Directed by Pawel Pawlikowski and cowritten by Pawlikoski and Rebecca Lenkiewicz, Ida is he most recent addition to my list of best films of 2014. It’s about a young woman in Poland in the early 1960s who is about to become a nun. She’s an orphan, raised by the Catholic church and just before she takes her vows she finds out that she has a surviving relative, an aunt who is a judge. This starts Anna on a journey to discover her Jewish ancestry.

Ida could easily fit into a retrospective of Polish and eastern European art house films from the 60s, but it doesn’t feel like an homage so much as a evocation of the time. The understated tone and glimpses of life and society that made those earlier films so distinctive and important are here along with the benefit of hindsight.
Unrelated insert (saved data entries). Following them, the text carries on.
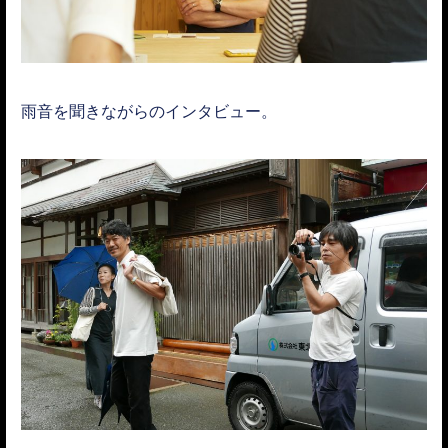
雨音を聞きながらのインタビュー。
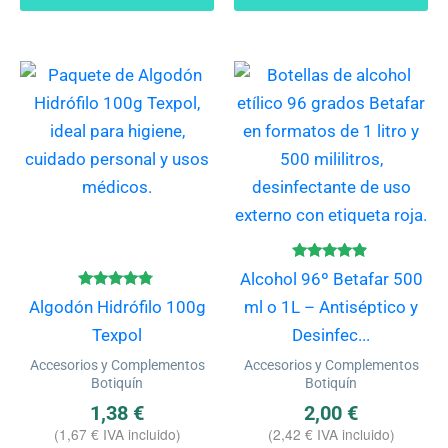
Es
pr
ti
mú
va
La
op
se
Valorado
Alcohol 96º Betafar 500
con
pu
Valorado
4.75
Algodón Hidrófilo 100g
ml o 1L – Antiséptico y
con
de 5
ele
4.67
Texpol
Desinfec...
de 5
en
Accesorios y Complementos
Accesorios y Complementos
la
Botiquín
Botiquín
pá
1,38
€
2,00
€
(
1,67
€
IVA incluido)
(
2,42
€
IVA incluido)
de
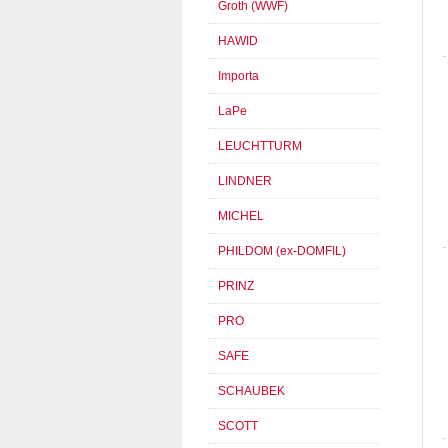
Groth (WWF)
HAWID
Importa
LaPe
LEUCHTTURM
LINDNER
MICHEL
PHILDOM (ex-DOMFIL)
PRINZ
PRO
SAFE
SCHAUBEK
SCOTT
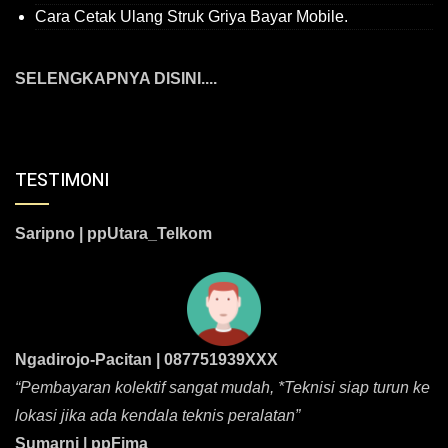
Cara Cetak Ulang Struk Griya Bayar Mobile.
SELENGKAPNYA DISINI....
TESTIMONI
Saripno | ppUtara_Telkom
Ngadirojo-Pacitan | 087751939XXX
“Pembayaran kolektif sangat mudah, *Teknisi siap turun ke
lokasi jika ada kendala teknis peralatan”
Sumarni | ppFima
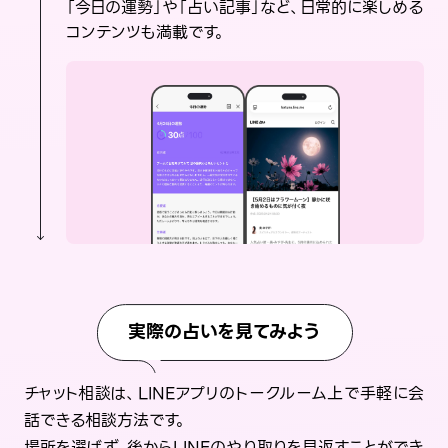
「今日の運勢」や「占い記事」など、日常的に楽しめる
コンテンツも満載です。
実際の占いを見てみよう
チャット相談は、LINEアプリのトークルーム上で手軽に会
話できる相談方法です。
場所を選ばず、後からLINEのやり取りを見返すことができ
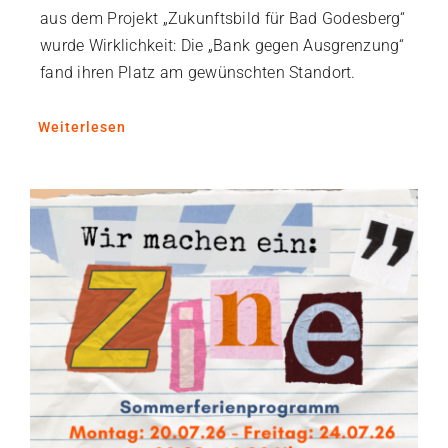
aus dem Projekt „Zukunftsbild für Bad Godesberg“
wurde Wirklichkeit: Die „Bank gegen Ausgrenzung“
fand ihren Platz am gewünschten Standort.
Weiterlesen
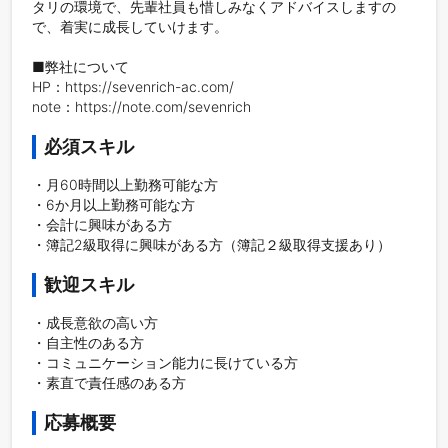
タリの環境で、先輩社員も惜しみなくアドバイスしますの
で、着実に成長していけます。

■弊社について

HP：https://sevenrich-ac.com/

note：https://note.com/sevenrich
必須スキル
・月60時間以上勤務可能な方

・6か月以上勤務可能な方

・会計に興味がある方

・簿記2級取得に興味がある方（簿記２級取得支援あり）
歓迎スキル
・成長意欲の高い方

・自主性のある方

・コミュニケーション能力に長けている方

・素直で責任感のある方
応募概要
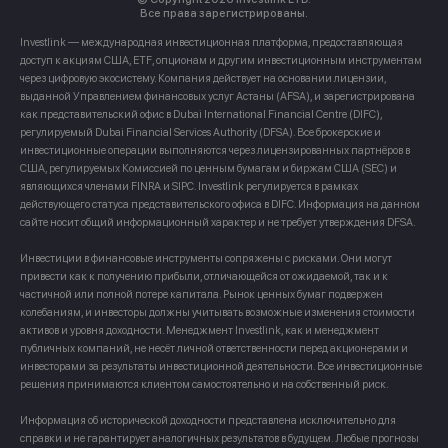
Все права зарегистрированы.
Investlink — международная инвестиционная платформа, предоставляющая
доступ к акциям США, ETF, опционам и другим инвестиционным инструментам
через цифровую экосистему. Компания действует на основании лицензии,
выданной Управлением финансовых услуг Астаны (AFSA), и зарегистрирована
как представительский офис в Dubai International Financial Centre (DIFC),
регулируемый Dubai Financial Services Authority (DFSA). Все брокерские и
инвестиционные операции выполняются через лицензированных партнёров в
США, регулируемых Комиссией по ценным бумагам и биржам США (SEC) и
являющихся членами FINRA и SIPC. Investlink регулируется в рамках
действующего статуса представительского офиса в DIFC. Информация на данном
сайте носит общий информационный характер и не требует утверждения DFSA.
Инвестиции в финансовые инструменты сопряжены с рисками. Они могут
привести как к получению прибыли, отличающейся от ожидаемой, так и к
частичной или полной потере капитала. Рынок ценных бумаг подвержен
колебаниям, и инвесторы должны учитывать возможные изменения стоимости
активов и уровня доходности. Менеджмент Investlink, как и менеджмент
публичных компаний, не несёт личной ответственности перед акционерами и
инвесторами за результаты инвестиционной деятельности. Все инвестиционные
решения принимаются клиентом самостоятельно и на собственный риск.
Информация об исторической доходности представлена исключительно для
справки и не гарантирует аналогичных результатов в будущем. Любые прогнозы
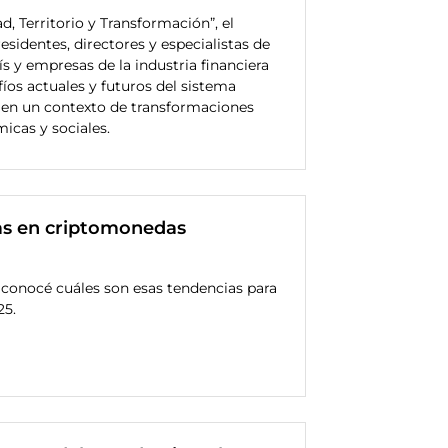
d, Territorio y Transformación”, el
sidentes, directores y especialistas de
s y empresas de la industria financiera
fíos actuales y futuros del sistema
 en un contexto de transformaciones
icas y sociales.
as en criptomonedas
: conocé cuáles son esas tendencias para
25.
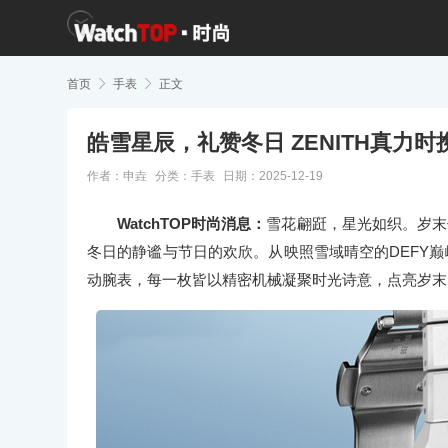
首页

手表

正文
皓雪星辰，礼赞冬日 ZENITH真力
作者：申垚
分类：
手表
日期：2025-12-19
WatchTOP时尚消息：
雪花翩跹，星光如织。岁末
冬日的静谧与节日的欢欣。从映照雪域晴空的DEFY巅
动腕表，每一枚皆以精密机械凝聚时光诗意，点亮岁末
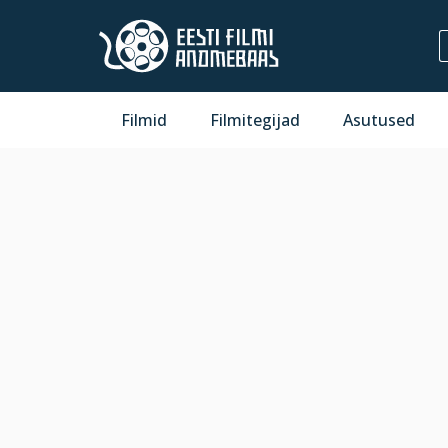
Filmid
Filmitegijad
Asutused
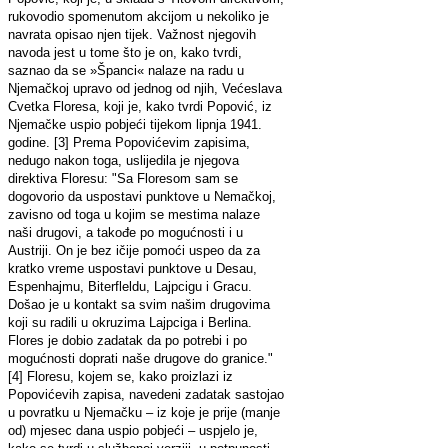
rukovodio spomenutom akcijom u nekoliko je
navrata opisao njen tijek. Važnost njegovih
navoda jest u tome što je on, kako tvrdi,
saznao da se »Španci« nalaze na radu u
Njemačkoj upravo od jednog od njih, Većeslava
Cvetka Floresa, koji je, kako tvrdi Popović, iz
Njemačke uspio pobjeći tijekom lipnja 1941.
godine. [3] Prema Popovićevim zapisima,
nedugo nakon toga, uslijedila je njegova
direktiva Floresu: "Sa Floresom sam se
dogovorio da uspostavi punktove u Nemačkoj,
zavisno od toga u kojim se mestima nalaze
naši drugovi, a takođe po mogućnosti i u
Austriji. On je bez ičije pomoći uspeo da za
kratko vreme uspostavi punktove u Desau,
Espenhajmu, Biterfleldu, Lajpcigu i Gracu.
Došao je u kontakt sa svim našim drugovima
koji su radili u okruzima Lajpciga i Berlina.
Flores je dobio zadatak da po potrebi i po
mogućnosti doprati naše drugove do granice."
[4] Floresu, kojem se, kako proizlazi iz
Popovićevih zapisa, navedeni zadatak sastojao
u povratku u Njemačku – iz koje je prije (manje
od) mjesec dana uspio pobjeći – uspjelo je,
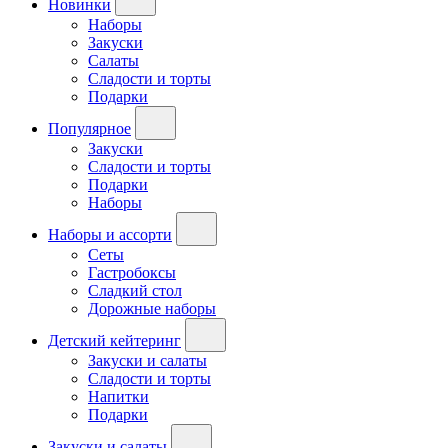
Новинки
Наборы
Закуски
Салаты
Сладости и торты
Подарки
Популярное
Закуски
Сладости и торты
Подарки
Наборы
Наборы и ассорти
Сеты
Гастробоксы
Сладкий стол
Дорожные наборы
Детский кейтеринг
Закуски и салаты
Сладости и торты
Напитки
Подарки
Закуски и салаты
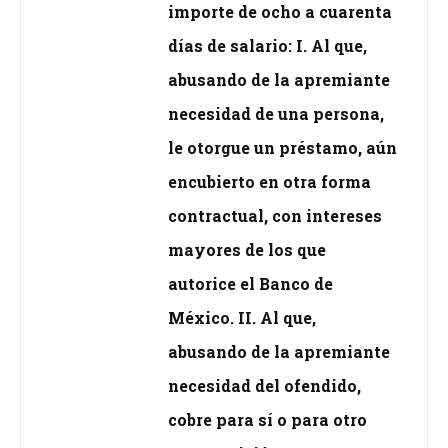
importe de ocho a cuarenta
días de salario: I. Al que,
abusando de la apremiante
necesidad de una persona,
le otorgue un préstamo, aún
encubierto en otra forma
contractual, con intereses
mayores de los que
autorice el Banco de
México. II. Al que,
abusando de la apremiante
necesidad del ofendido,
cobre para sí o para otro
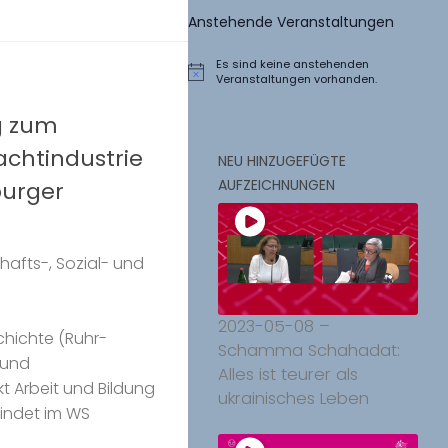
Anstehende Veranstaltungen
Es sind keine anstehenden
Hinweis
Veranstaltungen vorhanden.
g zum
achtindustrie
NEU HINZUGEFÜGTE
AUFZEICHNUNGEN
burger
afts-, Sozial- und
2023-05-08 –
chichte (Ruhr-
Schamma Schahadat:
 und
Alles ist teurer als
 Arbeit und Bildung
ukrainisches Leben
findet im WS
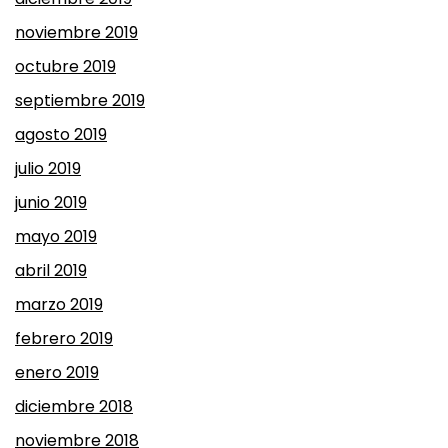
noviembre 2019
octubre 2019
septiembre 2019
agosto 2019
julio 2019
junio 2019
mayo 2019
abril 2019
marzo 2019
febrero 2019
enero 2019
diciembre 2018
noviembre 2018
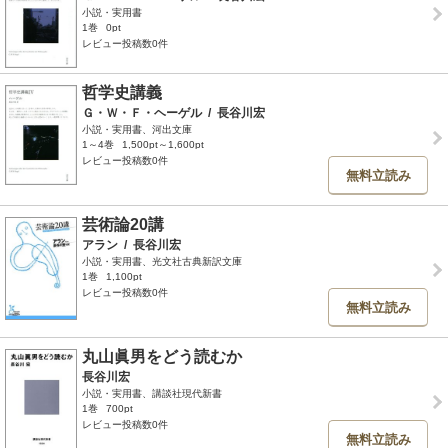
小説・実用書
1巻
0pt
レビュー投稿数0件
哲学史講義
Ｇ・Ｗ・Ｆ・ヘーゲル
/
長谷川宏
小説・実用書、河出文庫
1～4巻
1,500pt～1,600pt
レビュー投稿数0件
無料立読み
芸術論20講
アラン
/
長谷川宏
小説・実用書、光文社古典新訳文庫
1巻
1,100pt
レビュー投稿数0件
無料立読み
丸山眞男をどう読むか
長谷川宏
小説・実用書、講談社現代新書
1巻
700pt
レビュー投稿数0件
無料立読み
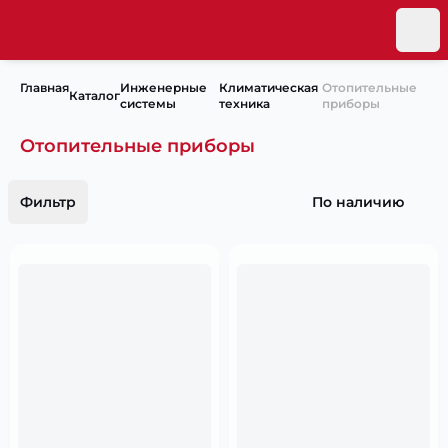
Главная
Инженерные
Климатическая
Отопительные
Каталог
системы
техника
приборы
Отопительные приборы
Фильтр
По наличию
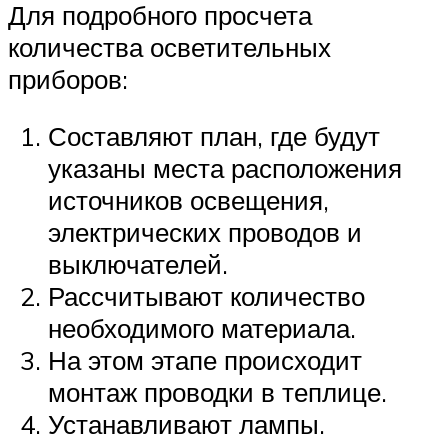
Для подробного просчета
количества осветительных
приборов:
Составляют план, где будут
указаны места расположения
источников освещения,
электрических проводов и
выключателей.
Рассчитывают количество
необходимого материала.
На этом этапе происходит
монтаж проводки в теплице.
Устанавливают лампы.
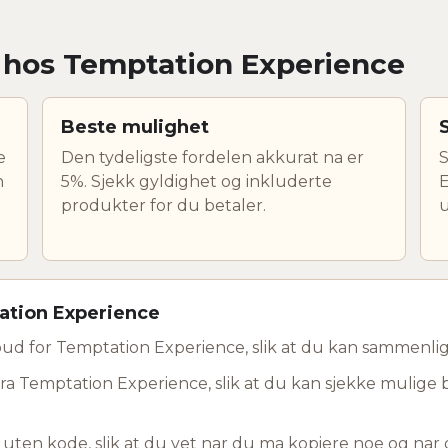
r hos Temptation Experience
Beste mulighet
e
Den tydeligste fordelen akkurat na er
S
n
5%. Sjekk gyldighet og inkluderte
E
produkter for du betaler.
u
ation Experience
bud for Temptation Experience, slik at du kan sammenli
fra Temptation Experience, slik at du kan sjekke mulige 
d uten kode, slik at du vet nar du ma kopiere noe og na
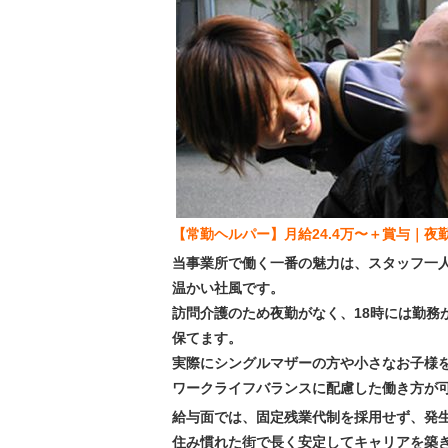
【常勤ヘルパー】月給24.4万〜＋賞与｜
当事業所で働く一番の魅力は、スタッフ一
温かい社風です。
訪問介護のため夜勤がなく、18時には勤務
保てます。
実際にシングルマザーの方や小さなお子様
ワークライフバランスに配慮した働き方が
給与面では、固定残業代制を採用せず、発
住み慣れた街で長く安定してキャリアを築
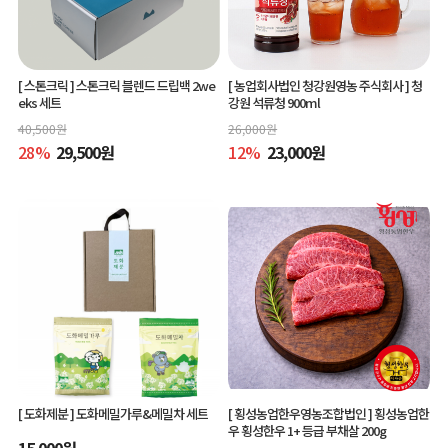
[ 스톤크릭 ]
스톤크릭 블렌드 드립백 2we
[ 농업회사법인 청강원영농 주식회사 ]
청
eks 세트
강원 석류청 900ml
40,500
원
26,000
원
28
%
29,500
원
12
%
23,000
원
[ 도화제분 ]
도화메밀가루&메밀차 세트
[ 횡성농업한우영농조합법인 ]
횡성농업한
우 횡성한우 1+ 등급 부채살 200g
15,000
원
It’s also a rare film that firmly focusses on women and their concerns with the men in the film taking a peripheral role.

The performances in the film are perfect with Agata Trzebuchowska and Agata Kulesza at the centre as two women who defined themselves through their faith in the church and in the Communist state. They share an absent family destroyed by the Holocaust and we witness them determining how to square the horrors of the past with their present lives. The film feels as if it is from the 1960s with perfect period detail, looks, and sounds. It’s a compact gem of a film filled with transcendent moments of beauty and sadness.